What You Need to Know:

• Starting January 1, 2023, businesses that meet CCPA thresholds must apply extensive CCPA requirements, particularly with regard to personal information concerning employees, contractors, and job applicants.
• Businesses in the health care industry must be aware of their CCPA compliance requirements and be proactive to ensure compliance.
• Compliance will require organizations to understand what health-related data they maintain, and potentially provide privacy policies and a mechanism for data subjects to exercise their rights under CCPA. These requirements are separate from and additional to similar requirements under HIPAA.

​Background

CCPA applies to any business that processes the personal information of California residents and: (i) has annual gross revenues over $25 million; (ii) annually processes the personal information of 50,000 or more California residents or households (this threshold will be increased to 100,000 by CPRA as of January 1, 2023); or (iii) derives 50 percent or more of its annual revenue from selling California residents’ personal information. Non-profit organizations are generally outside the scope of CCPA. Data governed by other data privacy laws including Health Insurance Portability and Accountability Act of 1996 (“HIPAA”) and Gramm-Leach-Bliley Act are also not covered by the CPRA. However, CCPA and CPRA regulate the activities of “service providers” to covered businesses, which includes health care and life sciences entities that provide services to businesses subject to CCPA and CPRA. Such organizations may also have compliance obligations under these laws. 

In addition, at passage, CCPA included an exemption for data collected about employees and job applicants and personal data exchanged in a business-to-business context. In its summer session, the California legislature failed to enact an extension of these exemptions, meaning they will end on January 1, 2023. Businesses subject to CCPA must be prepared to comply as of that date with its requirements concerning personal data of employees, contractors, and job applicants. 

Health Care Data

Health care providers are not generally exempt from CCPA at the entity level. Instead, CCPA and CPRA provide a number of exemptions concerning health-related data sets. Specifically, under CCPA and CPRA, protected health information (“PHI”) collected by a covered entity (health care provider, health plan, or health care clearinghouse) or business associate (providing “business associate” services to a covered entity) is exempt from CCPA requirements. In addition, CPRA exempts health care providers governed by the California Confidentiality of Medical Information Act. Again, however, the provider must maintain the patient information in a HIPAA-compliant manner.  

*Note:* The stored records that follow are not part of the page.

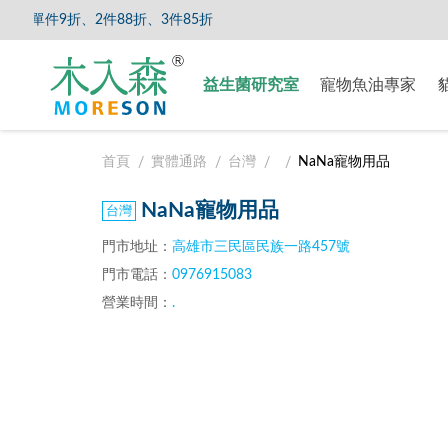
單件9折、2件88折、3件85折
【8/5
益生菌研究室
寵物魚油專家
首頁
實體通路
台灣
NaNa寵物用品
NaNa寵物用品
門市地址：
高雄市三民區民族一路457號
門市電話：
0976915083
營業時間：
.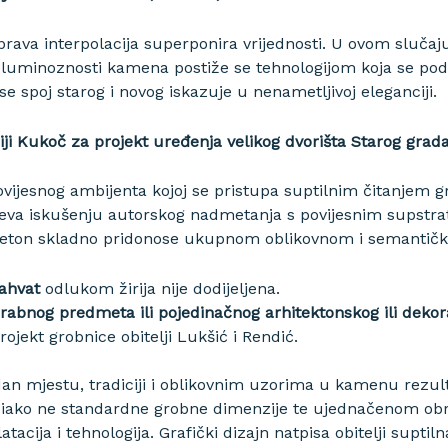
prava interpolacija superponira vrijednosti. U ovom sluč
voluminoznosti kamena postiže se tehnologijom koja se p
se spoj starog i novog iskazuje u nenametljivoj eleganciji.
iji Kukoč za projekt uređenja velikog dvorišta Starog grada
vijesnog ambijenta kojoj se pristupa suptilnim čitanjem gra
va iskušenju autorskog nadmetanja s povijesnim supstrato
 i beton skladno pridonose ukupnom oblikovnom i semantič
zahvat
odlukom žirija nije dodijeljena.
orabnog predmeta ili pojedinačnog arhitektonskog ili deko
ojekt grobnice obitelji Lukšić i Rendić.
ladan mjestu, tradiciji i oblikovnim uzorima u kamenu rezu
iako ne standardne grobne dimenzije te ujednačenom obrad
cija i tehnologija. Grafički dizajn natpisa obitelji suptiln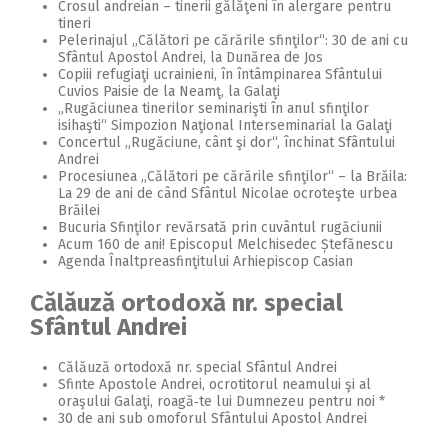
Crosul andreian – tinerii gălăţeni în alergare pentru
2018
tineri
Pelerinajul „Călători pe cărările sfinţilor“: 30 de ani cu
2017
Sfântul Apostol Andrei, la Dunărea de Jos
Copiii refugiaţi ucrainieni, în întâmpinarea Sfântului
2016
Cuvios Paisie de la Neamţ, la Galaţi
„Rugăciunea tinerilor seminarişti în anul sfinţilor
2015
isihaşti“ Simpozion Naţional Interseminarial la Galaţi
Concertul „Rugăciune, cânt şi dor“, închinat Sfântului
2014
Andrei
Procesiunea ,,Călători pe cărările sfinţilor“ – la Brăila:
La 29 de ani de când Sfântul Nicolae ocroteşte urbea
2013
Brăilei
Bucuria Sfinţilor revărsată prin cuvântul rugăciunii
2012
Acum 160 de ani! Episcopul Melchisedec Ștefănescu
Agenda Înaltpreasfinţitului Arhiepiscop Casian
2011
Călăuză ortodoxă nr. special
2010
Sfântul Andrei
2009
Călăuză ortodoxă nr. special Sfântul Andrei
Sfinte Apostole Andrei, ocrotitorul neamului şi al
oraşului Galaţi, roagă‑te lui Dumnezeu pentru noi *
30 de ani sub omoforul Sfântului Apostol Andrei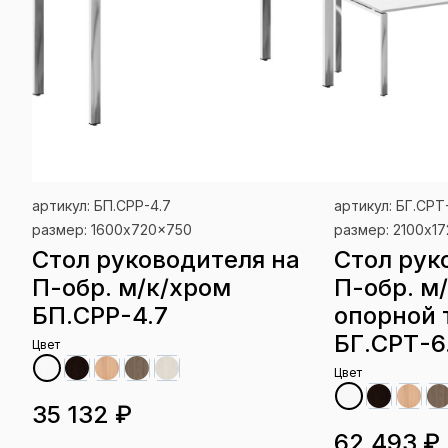
артикул: БП.СРР-4.7
артикул: БГ.СРТ
размер: 1600x720x750
размер: 2100x1
Стол руководителя на
Стол рук
П-обр. м/к/хром
П-обр. м
БП.СРР-4.7
опорной 
БГ.СРТ-6
Цвет
Цвет
35 132 ₽
62 493 ₽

Critically, these exemptions do not completely remove an organization from CCPA unless the organization maintains all personal information collected about an individual, including, for example, information inputted into its website or a user’s IP address or geolocation data collected during visits to the organization’s website, in the same manner as it maintains PHI (e.g., inclusion in the organization’s electronic medical record). To the extent the organization collects data on individuals who are not patients of the organization, the HIPAA exemption may not apply. And it is unlikely that most businesses in the health care space would maintain employment-related personal information in a manner that exempts that information from the scope of CCPA. This exemption patchwork means businesses in the health care industry must take steps to determine if they must comply with CCPA.

Implementation

An organization’s first step is to understand what health-related information is maintained. This can be done by creating an inventory of data and identifying what information is considered PHI under HIPAA (and what is not PHI).

If an organization collects personal information subject to CCPA, the organization should prepare and provide a full privacy policy to data subjects that incorporates all the content requirements of CCPA as amended by CPRA. Further, additional state privacy laws (such as those passed by Virginia, Colorado, Connecticut and Utah) will become applicable throughout 2023, and laws of foreign jurisdictions, such as the European Union General Data Protection Regulation, may apply. Practitioners should be aware that any requirement established by these laws constitutes a separate requirement from the HIPAA Notice of Privacy Practices. 

Finally, organizations should develop and implement a mechanism for data subjects to exercise their rights under CCPA. This means creating a procedure to receive and respond to privacy rights requests from individuals. This is a separate, additional requirement to requests under HIPAA such as Right of Access requests, which are subject to significant government enforcement.

Although health care organizations benefit from carve-outs under CCPA and CPRA, they remain subject to obligations for information collected that is not HIPAA PHI. Organizations should start the process to determine compliance requirements.